Friday, 27 March 2009

The Media Equation

Reeves and Nass have written a book on how humans interact with computers and other media:

The Media Equation: How People Treat Computers, Television, and New Media Like Real People and Places

Their equation "media = real life" means that people respond to the mediated world and the real world in the same fundamentally social and natural way. The authors explain that since the human brain has not evolved to respond to 20th-century technology it processes media as if they were real life.

To prove their equation, the authors combed through existing social science and psychology experiments that tested person-to-person responses in social interactions but changed the experiments to test person-to-computer interaction. In all cases, the results supported the media equation, demonstrating that people interact with media just as they interact with other humans.

In their conclusion, they call on engineers to heed this media equation and improve the design of computers for more effective human-to-media interaction.

In his blog, Donald Clark says that people confusing media with real life is actually a "highly useful confusion: it is what makes movies, television, radio, the web and e-learning work."

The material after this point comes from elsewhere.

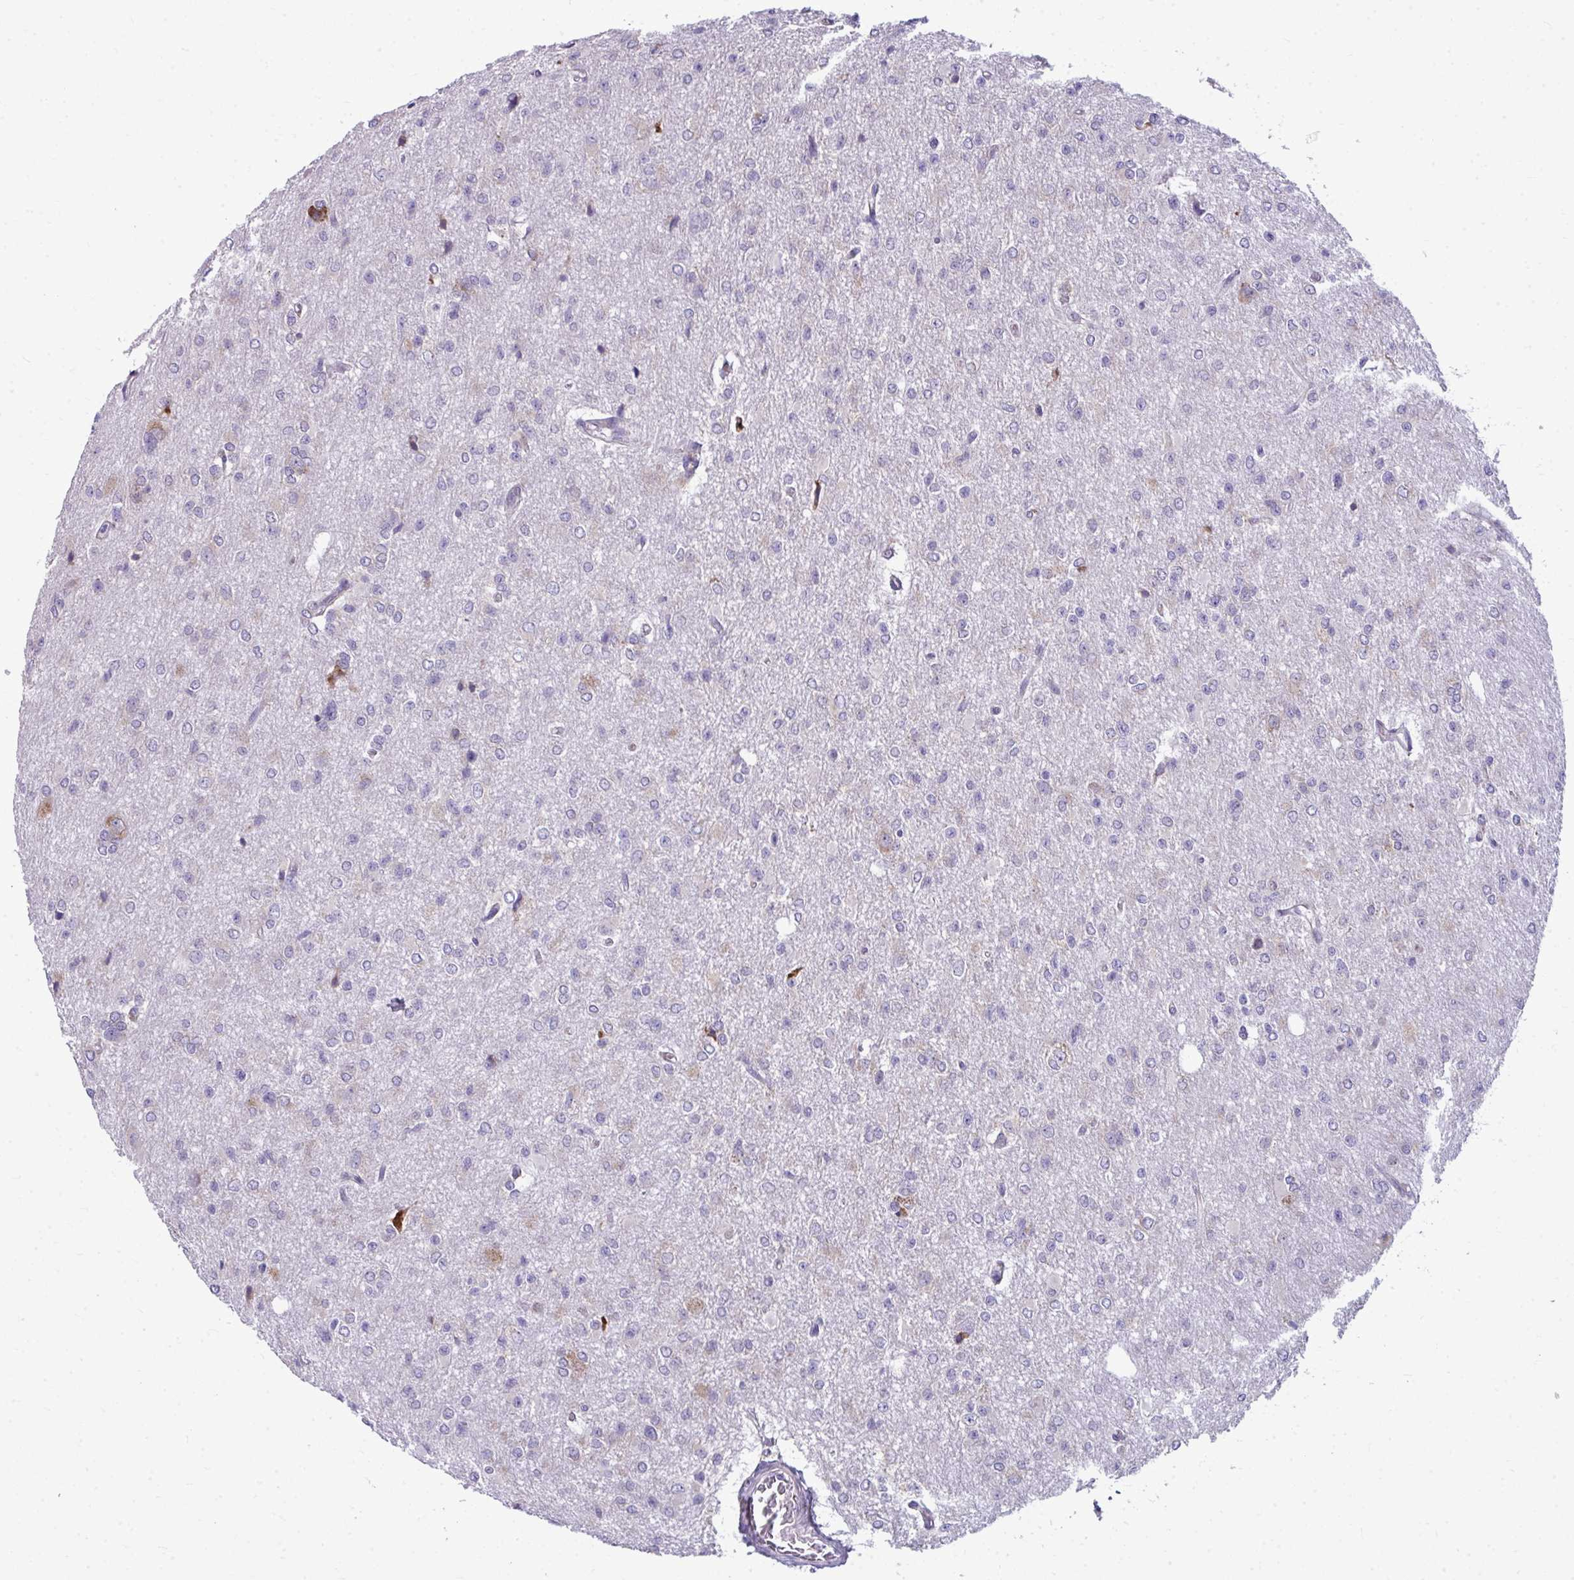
{"staining": {"intensity": "negative", "quantity": "none", "location": "none"}, "tissue": "glioma", "cell_type": "Tumor cells", "image_type": "cancer", "snomed": [{"axis": "morphology", "description": "Glioma, malignant, Low grade"}, {"axis": "topography", "description": "Brain"}], "caption": "Tumor cells show no significant protein expression in low-grade glioma (malignant).", "gene": "GFPT2", "patient": {"sex": "male", "age": 26}}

He highlights the following guidelines:

  • Media equals real life
    • There is no reason why online learning experiences should be any less compelling - any less 'human' in feel - than what we experience in the classroom. As long as a media technology is consistent with social and physical rules, we will accept it.
  • Don't break the spell
    • The spell is easily broken. If the media technology fails to conform to our human expectations - we will NOT accept it.
  • Scrap learning objectives
    • There is a strong argument for emotional engagement at the start of an e-learning programme and not the usual list of objectives.
  • Awkward pauses
    • Slight pauses, waits and unexpected events cause disturbance. Audio-video asynchrony, such as poor lip-synch or jerky low frame-rate video, will result in negative evaluations of the speaker.
  • Experts matter
    • With experts, respected and authoritative views can not only bring credibility to the programme, they can also increase learning and retention. A key subject matter expert, or someone with strong practical experience in the area, can be used to anchor the theory and practice.
  • Quality of video no big deal
    • Interestingly, they could detect no difference between those who viewed low as opposed to high fidelity images. So don’t waste your money on broadcast quality video.
  • Big screens are good
    • Larger wide screen format monitors have more impact than quality of image.
  • Quality of audio matters
    • Users are more sensitive to the quality of audio than they are to that of video. Learners expect consistently high quality at a consistent volume. Record good quality audio.
  • Politeness matters
    • Politeness is hardwired into our systems. People are polite to computers and expect them to be polite to them. People also respond to flattery from computers, and are hurt if they get negative feedback that is too harsh.